■ WRITTEN TASK: Once the pictures are set aside, transcribe the remaining data exactly.

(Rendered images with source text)
•••

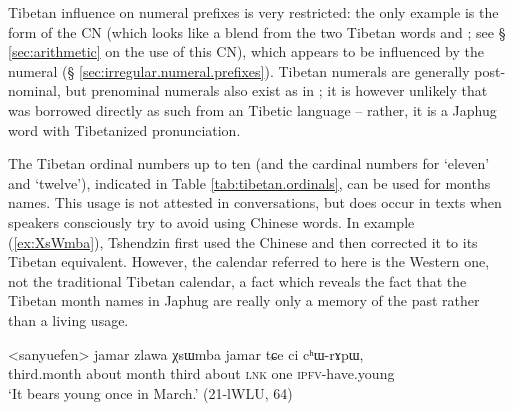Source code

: Tibetan influence on numeral prefixes is very restricted: the only example is the form  of the CN  (which looks like a blend from the two Tibetan words  and ; see § \ref{sec:arithmetic} on the use of this CN), which appears to be influenced by the numeral   (§ \ref{sec:irregular.numeral.prefixes}). Tibetan numerals are generally post-nominal, but prenominal numerals also exist as in ; it is however unlikely that  was borrowed directly as such from an Tibetic language -- rather, it is a Japhug word with Tibetanized pronunciation.

The Tibetan ordinal numbers up to ten (and the cardinal numbers for `eleven' and `twelve'), indicated in Table \ref{tab:tibetan.ordinals}, can be used for months names. This usage is not attested in conversations, but does occur in texts when  speakers consciously try to avoid using Chinese words. In example (\ref{ex:XsWmba}), Tshendzin first used the Chinese  and then corrected it to its Tibetan equivalent. However, the calendar referred to here is the Western one, not the traditional Tibetan calendar, a fact which reveals the fact that the Tibetan month names in Japhug are really only a memory of the past rather than a living usage.

\begin{exe}
\ex \label{ex:XsWmba}
\gll <sanyuefen> jamar zlawa χsɯmba jamar tɕe ci cʰɯ-rɤpɯ, \\
 third.month about month third about \textsc{lnk} one \textsc{ipfv}-have.young  \\
\glt `It bears young once in March.' (21-lWLU, 64)
\end{exe}

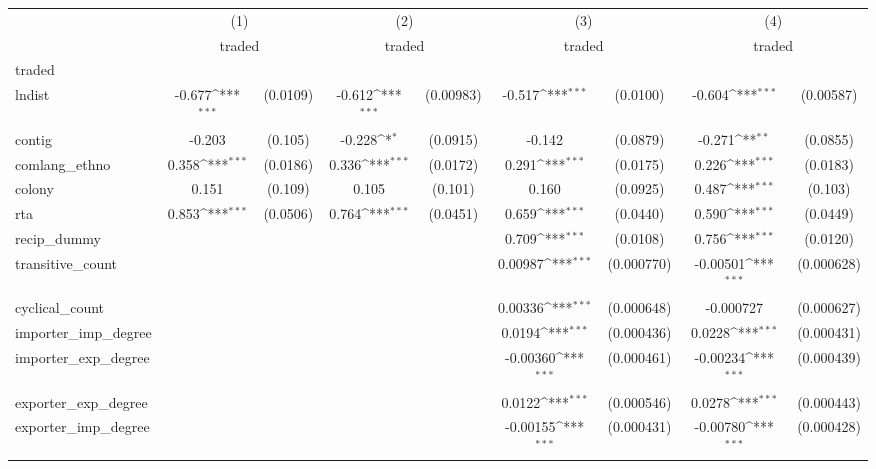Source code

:{
\def\sym#1{\ifmmode^{#1}\else\(^{#1}\)\fi}
\begin{tabular}{l*{4}{cc}}
\hline\hline
          &\multicolumn{2}{c}{(1)}     &\multicolumn{2}{c}{(2)}     &\multicolumn{2}{c}{(3)}     &\multicolumn{2}{c}{(4)}     \\
          &\multicolumn{2}{c}{traded}  &\multicolumn{2}{c}{traded}  &\multicolumn{2}{c}{traded}  &\multicolumn{2}{c}{traded}  \\
\hline
traded    &                  &         &                  &         &                  &         &                  &         \\
lndist    &   -0.677\sym{***}& (0.0109)&   -0.612\sym{***}&(0.00983)&   -0.517\sym{***}& (0.0100)&   -0.604\sym{***}&(0.00587)\\
contig    &   -0.203         &  (0.105)&   -0.228\sym{*}  & (0.0915)&   -0.142         & (0.0879)&   -0.271\sym{**} & (0.0855)\\
comlang\_ethno&    0.358\sym{***}& (0.0186)&    0.336\sym{***}& (0.0172)&    0.291\sym{***}& (0.0175)&    0.226\sym{***}& (0.0183)\\
colony    &    0.151         &  (0.109)&    0.105         &  (0.101)&    0.160         & (0.0925)&    0.487\sym{***}&  (0.103)\\
rta       &    0.853\sym{***}& (0.0506)&    0.764\sym{***}& (0.0451)&    0.659\sym{***}& (0.0440)&    0.590\sym{***}& (0.0449)\\
recip\_dummy&                  &         &                  &         &    0.709\sym{***}& (0.0108)&    0.756\sym{***}& (0.0120)\\
transitive\_count&                  &         &                  &         &  0.00987\sym{***}&(0.000770)& -0.00501\sym{***}&(0.000628)\\
cyclical\_count&                  &         &                  &         &  0.00336\sym{***}&(0.000648)&-0.000727         &(0.000627)\\
importer\_imp\_degree&                  &         &                  &         &   0.0194\sym{***}&(0.000436)&   0.0228\sym{***}&(0.000431)\\
importer\_exp\_degree&                  &         &                  &         & -0.00360\sym{***}&(0.000461)& -0.00234\sym{***}&(0.000439)\\
exporter\_exp\_degree&                  &         &                  &         &   0.0122\sym{***}&(0.000546)&   0.0278\sym{***}&(0.000443)\\
exporter\_imp\_degree&                  &         &                  &         & -0.00155\sym{***}&(0.000431)& -0.00780\sym{***}&(0.000428)\\

\end{tabular}}
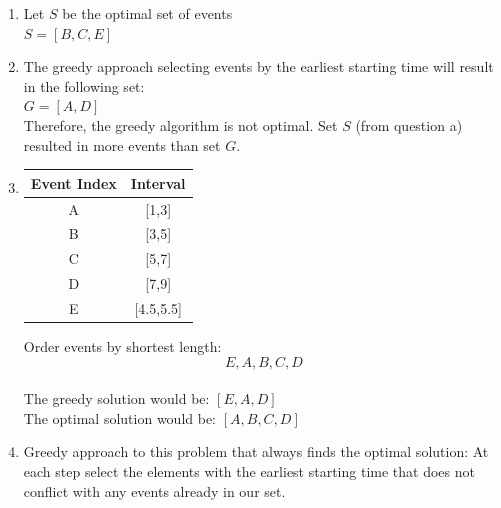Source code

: \documentclass[9pt]{article}
\begin{document}
\begin{enumerate}
    \item 
        Let $S$ be the optimal set of events\\
        $S=[B,C,E]$
    \item
        The greedy approach selecting events by the earliest starting time will result in the following set:\\
        $G=[A,D]$\\
        Therefore, the greedy algorithm is not optimal. Set $S$ (from question a) resulted in more events than set $G$.
    \item \phantom{.}
        \begin{center}
        \begin{tabular}{c|c}
        Event Index & Interval \\ \hline
        A & [1,3] \\ 
        B & [3,5] \\
        C & [5,7] \\
        D & [7,9] \\
        E & [4.5,5.5]\\
        \end{tabular}
        \end{center}
        Order events by shortest length:\\
        $$E,A,B,C,D$$\\
        The greedy solution would be: $[E,A,D]$\\
        The optimal solution would be: $[A,B,C,D]$
    \item
        Greedy approach to this problem that always finds the optimal solution: At each step select the elements with the earliest starting time that does not conflict with any events already in our set.
\end{enumerate}


\fi
\newpage



\vspace{5mm}
\end{document}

•••

■ YOUR RESPONSE:
Source code

: Tibetan influence on numeral prefixes is very restricted: the only example is the form  of the CN  (which looks like a blend from the two Tibetan words  and ; see § \ref{sec:arithmetic} on the use of this CN), which appears to be influenced by the numeral   (§ \ref{sec:irregular.numeral.prefixes}). Tibetan numerals are generally post-nominal, but prenominal numerals also exist as in ; it is however unlikely that  was borrowed directly as such from an Tibetic language -- rather, it is a Japhug word with Tibetanized pronunciation.

The Tibetan ordinal numbers up to ten (and the cardinal numbers for `eleven' and `twelve'), indicated in Table \ref{tab:tibetan.ordinals}, can be used for months names. This usage is not attested in conversations, but does occur in texts when  speakers consciously try to avoid using Chinese words. In example (\ref{ex:XsWmba}), Tshendzin first used the Chinese  and then corrected it to its Tibetan equivalent. However, the calendar referred to here is the Western one, not the traditional Tibetan calendar, a fact which reveals the fact that the Tibetan month names in Japhug are really only a memory of the past rather than a living usage.

\begin{exe}
\ex \label{ex:XsWmba}
\gll <sanyuefen> jamar zlawa χsɯmba jamar tɕe ci cʰɯ-rɤpɯ, \\
 third.month about month third about \textsc{lnk} one \textsc{ipfv}-have.young  \\
\glt `It bears young once in March.' (21-lWLU, 64)
\end{exe}

Source code

:{
\def\sym#1{\ifmmode^{#1}\else\(^{#1}\)\fi}
\begin{tabular}{l*{4}{cc}}
\hline\hline
          &\multicolumn{2}{c}{(1)}     &\multicolumn{2}{c}{(2)}     &\multicolumn{2}{c}{(3)}     &\multicolumn{2}{c}{(4)}     \\
          &\multicolumn{2}{c}{traded}  &\multicolumn{2}{c}{traded}  &\multicolumn{2}{c}{traded}  &\multicolumn{2}{c}{traded}  \\
\hline
traded    &                  &         &                  &         &                  &         &                  &         \\
lndist    &   -0.677\sym{***}& (0.0109)&   -0.612\sym{***}&(0.00983)&   -0.517\sym{***}& (0.0100)&   -0.604\sym{***}&(0.00587)\\
contig    &   -0.203         &  (0.105)&   -0.228\sym{*}  & (0.0915)&   -0.142         & (0.0879)&   -0.271\sym{**} & (0.0855)\\
comlang\_ethno&    0.358\sym{***}& (0.0186)&    0.336\sym{***}& (0.0172)&    0.291\sym{***}& (0.0175)&    0.226\sym{***}& (0.0183)\\
colony    &    0.151         &  (0.109)&    0.105         &  (0.101)&    0.160         & (0.0925)&    0.487\sym{***}&  (0.103)\\
rta       &    0.853\sym{***}& (0.0506)&    0.764\sym{***}& (0.0451)&    0.659\sym{***}& (0.0440)&    0.590\sym{***}& (0.0449)\\
recip\_dummy&                  &         &                  &         &    0.709\sym{***}& (0.0108)&    0.756\sym{***}& (0.0120)\\
transitive\_count&                  &         &                  &         &  0.00987\sym{***}&(0.000770)& -0.00501\sym{***}&(0.000628)\\
cyclical\_count&                  &         &                  &         &  0.00336\sym{***}&(0.000648)&-0.000727         &(0.000627)\\
importer\_imp\_degree&                  &         &                  &         &   0.0194\sym{***}&(0.000436)&   0.0228\sym{***}&(0.000431)\\
importer\_exp\_degree&                  &         &                  &         & -0.00360\sym{***}&(0.000461)& -0.00234\sym{***}&(0.000439)\\
exporter\_exp\_degree&                  &         &                  &         &   0.0122\sym{***}&(0.000546)&   0.0278\sym{***}&(0.000443)\\
exporter\_imp\_degree&                  &         &                  &         & -0.00155\sym{***}&(0.000431)& -0.00780\sym{***}&(0.000428)\\

\end{tabular}}
Source code

: \documentclass[9pt]{article}
\begin{document}
\begin{enumerate}
    \item 
        Let $S$ be the optimal set of events\\
        $S=[B,C,E]$
    \item
        The greedy approach selecting events by the earliest starting time will result in the following set:\\
        $G=[A,D]$\\
        Therefore, the greedy algorithm is not optimal. Set $S$ (from question a) resulted in more events than set $G$.
    \item \phantom{.}
        \begin{center}
        \begin{tabular}{c|c}
        Event Index & Interval \\ \hline
        A & [1,3] \\ 
        B & [3,5] \\
        C & [5,7] \\
        D & [7,9] \\
        E & [4.5,5.5]\\
        \end{tabular}
        \end{center}
        Order events by shortest length:\\
        $$E,A,B,C,D$$\\
        The greedy solution would be: $[E,A,D]$\\
        The optimal solution would be: $[A,B,C,D]$
    \item
        Greedy approach to this problem that always finds the optimal solution: At each step select the elements with the earliest starting time that does not conflict with any events already in our set.
\end{enumerate}


\fi
\newpage



\vspace{5mm}
\end{document}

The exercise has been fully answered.